Stanford University researchers have created a low-cost oral cavity scanner and mobile phone attachment that is capable of making snapshots of suspicious mouth lesions and assist health workers in oral cancer screening.
Oral cancer is the sixth most common cancer with some 300,000 cases recorded worldwide every year.
Approximately 62% of cases arise in developing countries due to rising tobacco and alcohol use, as well as poor healthcare infrastructure.
There are existing mHealth strategies seeking to fill the gap in oral cancer prevention.
Some of these involve using teledental intraoral camera operators who conduct remote assessments and providing online training to non-professional health workers to conduct mouth examinations.
These field workers can benefit from tools such as OScan, an oral scanner that can easily attach to a mobile phone.
How does the OScan oral mHealth scanner work?
Developed by Stanford University’s Prakash Lab, the device is designed to be a low-cost but effective diagnostic tool against mouth conditions.
OScan consists of a mouthpiece, a circuit board, a camera mount, and two rows of fluorescent-light-emitting diodes.
Upper and lower bite guides are spaced apart to open the oral cavity as the patient bites into the mouth piece.
The blue light from the LED illuminate the oral cavity and the camera takes panoramic shots. Potentially malignant lesion appear as dark spots in the images.
The peripheral mHealth device costs a few dollars to make and requires minimal training to use.
A patient at home or a health worker in the field only needs a mobile phone to operate the device.
A simple sweeping motion from side to side while taking a photo is all that needs to be done to capture images, which can be sent wirelessly from remote locations to dentists and oral surgeons for evaluation.
The research team says the device can serve as a rapid diagnostic tool in place of x-rays and as a reliable monitoring tool to track oral lesions over time.
“Current methodology to document lesions found in oral cancer patients are based on manual sketches and are insufficient for conveying quantitative information to either the clinician or the patient. Such sketches used to document the progress of a lesion must be relied upon by radiotherapists to determine if a therapy is successful on many rural patients,”
wrote the researchers in a patent filing.
“A standardized oral cavity scanner would allow for a quantitative method for clinicians to track the progress of the lesions in individual patients before and during therapy”.

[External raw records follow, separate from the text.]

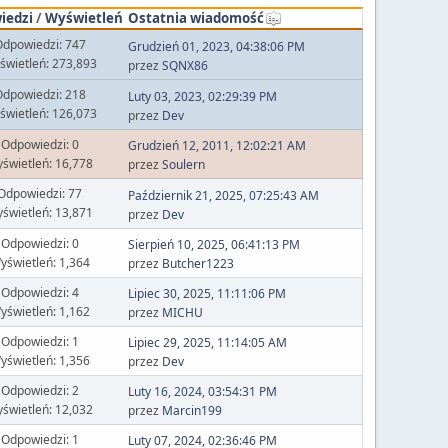
iedzi
/
Wyświetleń
Ostatnia wiadomość
dpowiedzi: 747
Grudzień 01, 2023, 04:38:06 PM
świetleń: 273,893
przez
SQNX86
dpowiedzi: 218
Luty 03, 2023, 02:29:39 PM
świetleń: 126,073
przez
Dev
Odpowiedzi: 0
Grudzień 12, 2011, 12:02:21 AM
świetleń: 16,778
przez
Soulern
Odpowiedzi: 77
Październik 21, 2025, 07:25:43 AM
świetleń: 13,871
przez
Dev
Odpowiedzi: 0
Sierpień 10, 2025, 06:41:13 PM
yświetleń: 1,364
przez
Butcher1223
Odpowiedzi: 4
Lipiec 30, 2025, 11:11:06 PM
yświetleń: 1,162
przez
MICHU
Odpowiedzi: 1
Lipiec 29, 2025, 11:14:05 AM
yświetleń: 1,356
przez
Dev
Odpowiedzi: 2
Luty 16, 2024, 03:54:31 PM
świetleń: 12,032
przez
Marcin199
Odpowiedzi: 1
Luty 07, 2024, 02:36:46 PM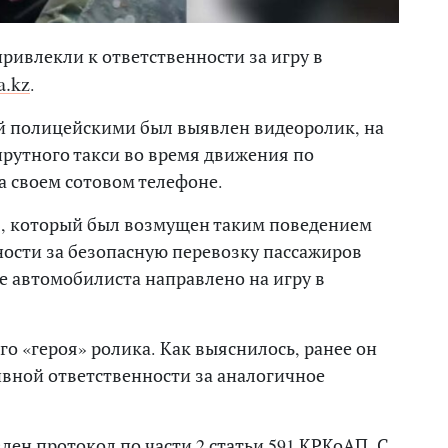
ривлекли к ответственности за игру в
a.kz
.
й полицейскими был выявлен видеоролик, на
рутного такси во время движения по
а своем сотовом телефоне.
в, который был возмущен таким поведением
ности за безопасную перевозку пассажиров
е автомобилиста направлено на игру в
о «героя» ролика. Как выяснилось, ранее он
вной ответственности за аналогичное
лен протокол по части 2 статьи 591 КРКоАП. С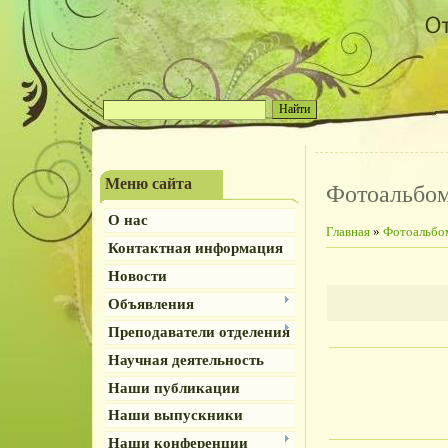
Меню сайта
Фотоальбо
О нас
Главная
»
Фотоальбо
Контактная информация
Новости
Объявления
Преподаватели отделения
Научная деятельность
Наши публикации
Наши выпускники
Наши конференции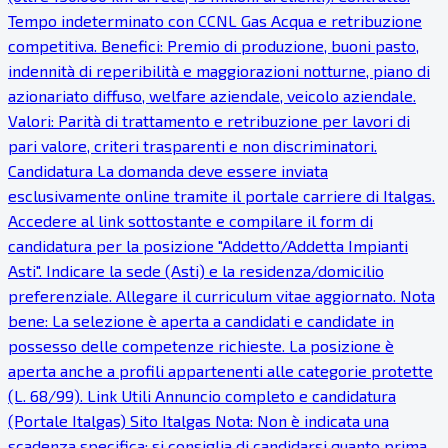
Tempo indeterminato con CCNL Gas Acqua e retribuzione
competitiva. Benefici: Premio di produzione, buoni pasto,
indennità di reperibilità e maggiorazioni notturne, piano di
azionariato diffuso, welfare aziendale, veicolo aziendale.
Valori: Parità di trattamento e retribuzione per lavori di
pari valore, criteri trasparenti e non discriminatori.
Candidatura La domanda deve essere inviata
esclusivamente online tramite il portale carriere di Italgas.
Accedere al link sottostante e compilare il form di
candidatura per la posizione "Addetto/Addetta Impianti
Asti". Indicare la sede (Asti) e la residenza/domicilio
preferenziale. Allegare il curriculum vitae aggiornato. Nota
bene: La selezione è aperta a candidati e candidate in
possesso delle competenze richieste. La posizione è
aperta anche a profili appartenenti alle categorie protette
(L. 68/99). Link Utili Annuncio completo e candidatura
(Portale Italgas) Sito Italgas Nota: Non è indicata una
scadenza specifica; si consiglia di candidarsi quanto prima.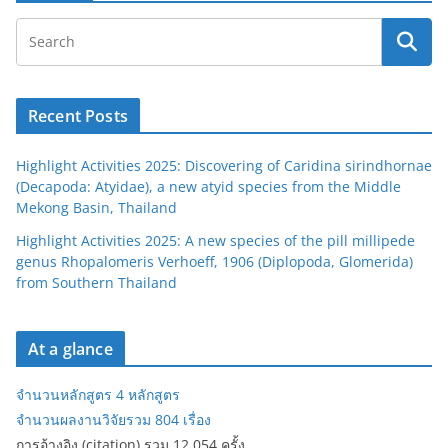
Recent Posts
Highlight Activities 2025: Discovering of Caridina sirindhornae
(Decapoda: Atyidae), a new atyid species from the Middle
Mekong Basin, Thailand
Highlight Activities 2025: A new species of the pill millipede
genus Rhopalomeris Verhoeff, 1906 (Diplopoda, Glomerida)
from Southern Thailand
At a glance
จำนวนหลักสูตร 4 หลักสูตร
จำนวนผลงานวิจัยรวม 804 เรื่อง
การอ้างอิง (citation) รวม 12,054 ครั้ง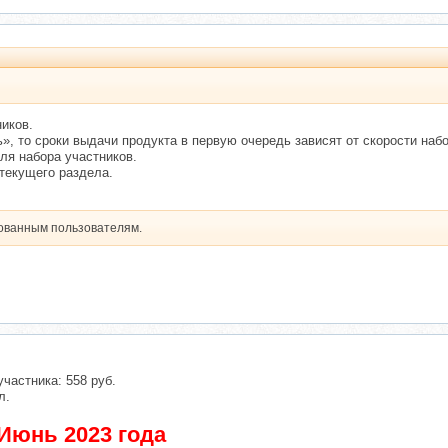
ников.
», то сроки выдачи продукта в первую очередь зависят от скорости набо
ля набора участников.
текущего раздела.
рованным пользователям.
участника: 558 руб.
л.
Июнь 2023 года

OScan has undergone trials as a mHealth dental screening tool in India where a shortfall of trained dentists and doctors has compounded the problem of high rates of oral cancer.
Oral cancer is responsible for an estimated 40% of total cancer deaths in the country.
Many cases of oral cancer are detected in late stages when it can be fatal. Despite advances in radiation, surgery and chemotherapy, the survival rate for oral cancer remains at 57%.
Health experts know that early detection is key to preventing this disease, but this proves difficult with the lack of resources in developing countries, where two-thirds of oral cancer cases exist.
Compared to 20 per 100,000 people in India, and 10 per 100,000 population in the U.S., the incidence of oral cancer in the Middle East is a relatively low 2 cases per 100,000.
However, a multi-center, retrospective study in the UAE published in 2013 reveals that oral cancer is not at all uncommon in the country, and recommended intensified oral cancer screening to decrease the incidence of the disease.